Adsorption of poly(ethylene oxide)—poly(propylene oxide) ABA block copolymers on carbon black and the rheology of the resulting dispersions

Abstract

The adsorption of ABA block copolymers, where A is poly(ethylene oxide) (PEO) and B is poly(propylene oxide) (PPO), on carbon black was investigated at room temperature (20 ± 2°C). Two series of block copolymers were studied: series A containing 56 PO units and 16–148 EO units per chain; series B containing 30 PO units and 30 or 77 EO units per chain. The results showed a decrease in the amount of adsorption Γ (μmol m −2) with increase in the ethylene oxide (EO) chain length. Adsorption increased as the number of propylene oxide (PO) units in the chain decreased. The area per molecule σ showed a linear increase with n 1 2 , where n is the number of EO units, indicating that adsorption is governed by the size of the PEO chain. Concentrated dispersions of carbon black that were stabilised using the block copolymers were studied using steady state (shear stress—shear rate) and oscillatory measurements.
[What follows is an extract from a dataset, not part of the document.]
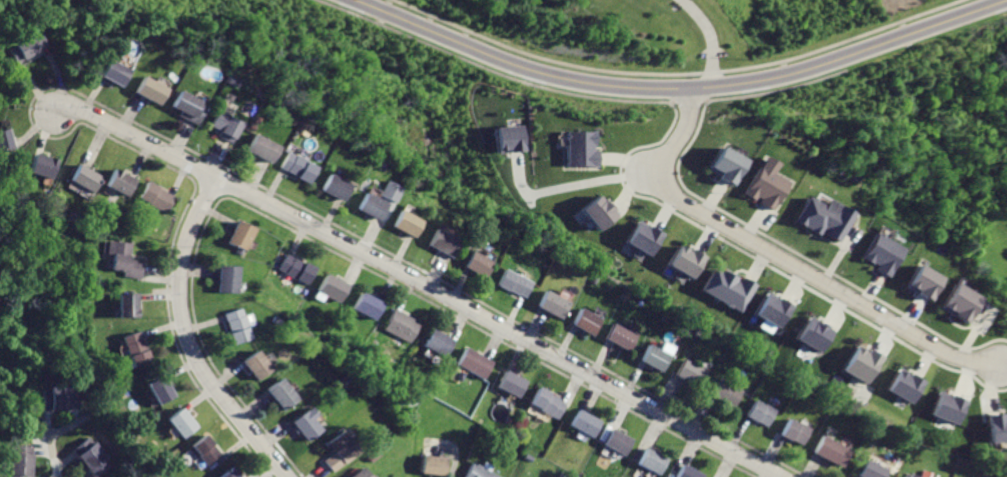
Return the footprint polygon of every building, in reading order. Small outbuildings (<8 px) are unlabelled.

The relative viscosity—volume fraction φ curves were compared with the theoretical curves for hard-sphere dispersions (calculated according to the Dougherty—Krieger equation) to obtain the adsorbed layer thickness as a function of φ. Storage modulus G′-φ curves showed a rapid increase above a critical volume fraction φ cr for the carbon dispersions. With the ABA block copolymer containing the shortest EO chain (16 EO units per chain) φ cr was significantly lower than the values obtained with the other block copolymers, indicating weak flocculation of the suspension. All other block copolymers stabilised the carbon dispersions, and φ cr decreased with increase in the EO chain length, as expected. The critical flocculation temperature (CFT) of carbon dispersions, stabilised using a block copolymer containing 56 PO units and 37 and 148 EO units per chain, was measured as a function of K 2SO 4 concentration using rheological measurements. The results showed that for both polymers the CFT is lower than the θ temperature of the PEO chain at the same electrolyte concentration. This indicated that the block copolymers were not as effective for stabilisation of carbon black dispersions as the previously studied ABC surfactants containing the nonylphenyl group in addition to the PPO chain, indicating that the nonylphenyl group plays a major role in anchoring the chain to the carbon surface.